I knew then that they would keep grenading us till we were dead or came out. I never prayed so hard and so desperately in my life, I know that I could never be an atheist, ever, and that anyone no matter what his feeling, put in the same situation would ever deny God.

Dad never talked about religion, he lived his belief. Mom was the one who took us to church on Sundays. Dad came for Baptisms, First Communions, and Confirmations, but Sunday mornings were always Dad’s time at home, while we went to mass with Mom. I have never known a more-loving man than my father, so I am not surprised that he professes his belief in God, still he never talked to us about his faith.

In those few minutes, which seemed a year, I saw visions of my favorite fishing places and hunting territory… saw them clearly as if I were there. I pictured mom, dad, and all the family, as well as all my friends who I was sure I would never see again.

My dad’s sister, Aunt Kitty, told me that Dad was always her best friend. They were closest in age of all their siblings and played together as children. They fished in Carroll Creek and rode their bikes through the streets of Frederick. I once read a letter that Dad wrote to his father; he signed his letter, “Love, Your Fishing Buddy, Tommy.”

Again a grenade dropped within 20 feet and I pressed into the earth… a voice spoke in broken English “Hello boys, come out, ve know you are there.”… I scarcely breathed for each breath sounded like a bellows, at least in my ears… I was soaked to the skin in blood and water and was shaking like a leaf in the wind. I thought of my first-aid kit with its sulfa drug to keep my wound from infection, yet I dared not move for every move brought a grenade.

The waiting must have been torture. Dad knew that the Germans were close, and they had his life in their hands.

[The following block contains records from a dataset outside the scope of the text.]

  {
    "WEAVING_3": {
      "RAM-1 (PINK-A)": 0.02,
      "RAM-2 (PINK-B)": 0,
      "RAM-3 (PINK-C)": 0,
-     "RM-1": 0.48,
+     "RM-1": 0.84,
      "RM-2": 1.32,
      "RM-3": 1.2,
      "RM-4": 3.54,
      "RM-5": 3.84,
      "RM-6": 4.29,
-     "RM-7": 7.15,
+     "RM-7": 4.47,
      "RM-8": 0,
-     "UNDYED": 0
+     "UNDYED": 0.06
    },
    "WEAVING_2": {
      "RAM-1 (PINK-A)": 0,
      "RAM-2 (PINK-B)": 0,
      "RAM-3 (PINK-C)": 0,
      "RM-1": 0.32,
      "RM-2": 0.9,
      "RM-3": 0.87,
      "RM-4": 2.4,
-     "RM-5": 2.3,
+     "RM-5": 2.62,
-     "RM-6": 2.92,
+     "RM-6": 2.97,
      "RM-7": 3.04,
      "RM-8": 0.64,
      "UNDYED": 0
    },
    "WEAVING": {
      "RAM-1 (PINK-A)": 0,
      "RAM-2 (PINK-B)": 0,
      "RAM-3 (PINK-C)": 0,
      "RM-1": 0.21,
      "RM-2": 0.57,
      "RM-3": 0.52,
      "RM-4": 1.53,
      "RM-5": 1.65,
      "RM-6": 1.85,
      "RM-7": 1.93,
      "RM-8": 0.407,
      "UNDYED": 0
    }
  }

Night started to fade… empty boats floated by… then we heard footsteps on the beach… the Jerries were afraid to come down in the darkness for fear of ambush. They had waited until they had light enough to see and then investigated. We were prisoners.

Dad’s fear must have been great when he heard footsteps approaching. The soldier became a prisoner.

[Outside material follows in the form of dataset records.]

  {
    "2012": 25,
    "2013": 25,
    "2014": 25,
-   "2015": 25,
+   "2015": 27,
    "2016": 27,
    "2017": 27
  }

At least the constant fear of uncertainty and falling grenades was now over. We had lain under the wall from 12 p.m. till daylight… four and a half hours of terrible uncertainty, awaiting death or capture or possibly help.

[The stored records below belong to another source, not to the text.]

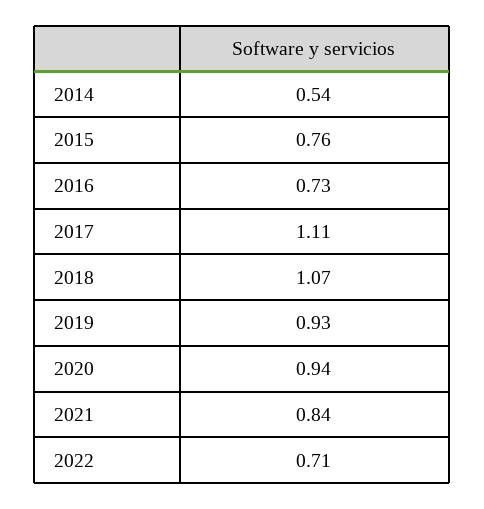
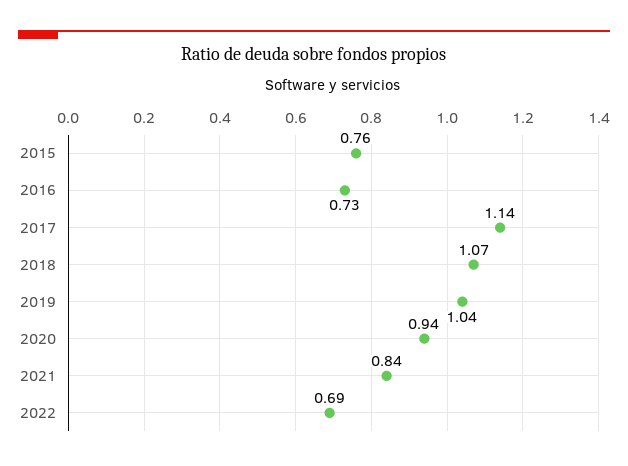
  {
-   "2014": 0.54,
    "2015": 0.76,
    "2016": 0.73,
-   "2017": 1.11,
+   "2017": 1.14,
    "2018": 1.07,
-   "2019": 0.93,
+   "2019": 1.04,
    "2020": 0.94,
    "2021": 0.84,
-   "2022": 0.71
+   "2022": 0.69
  }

Dad relinquished one state of uncertainty for another. Perhaps being a prisoner of war was better than lying in wait for an unknown fate.

We were searched and stripped of all equipment but our clothes, even our first-aid pouches were taken, as well as our cigarettes, water, rations, and anything the Jerries decided they wanted. I refused to give up my pay book and finally they agreed to let me have it… I then tried to get the other fellow’s books back but they would not allow this.

Why was his pay book so important? What did it mean to a soldier?

Certainly a soldier got paid whether they presented a pay book or not.

Thankfully, by the time I knew my dad, he had given up cigarettes for a pipe. I know that pipes are bad for you, but to this day, pipe smoke makes me think of my father.

We had four guards for the eight of us and we were forced to carry a fifty pound box with us. We climbed up a steep, rocky ridge just before the sun peeped over the horizon. The going was rough…those hills were hundreds of feet high and very steep. Our (the U.S.) artillery had begun firing again and we were in constant danger from our own shells…We were really scared and I never thought we would make it through there alive.

I had seldom seen my father show raw emotion, except, that is, when Dad made a decision to reverse a doctor’s recommendation for our family. I was 10 when my brother Craig was born. We didn’t know it for several years, but Craig’s brain had been damaged during the birth process—Craig was developmentally disabled.

The doctors told my parents that Craig and our family would fare best if Craig moved into a group home.

Unfamiliar with the plight ahead, my parents placed Craig in Kemp Horn Home.

Our family was not allowed to see Craig for a month. When we finally visited, it was raining. “Song Sung Blue” played on the radio. My family’s hearts mirrored the rain as we visited with Craig. My father decided that doctors do not know best, and Craig came home with us that very day. My family never looked back.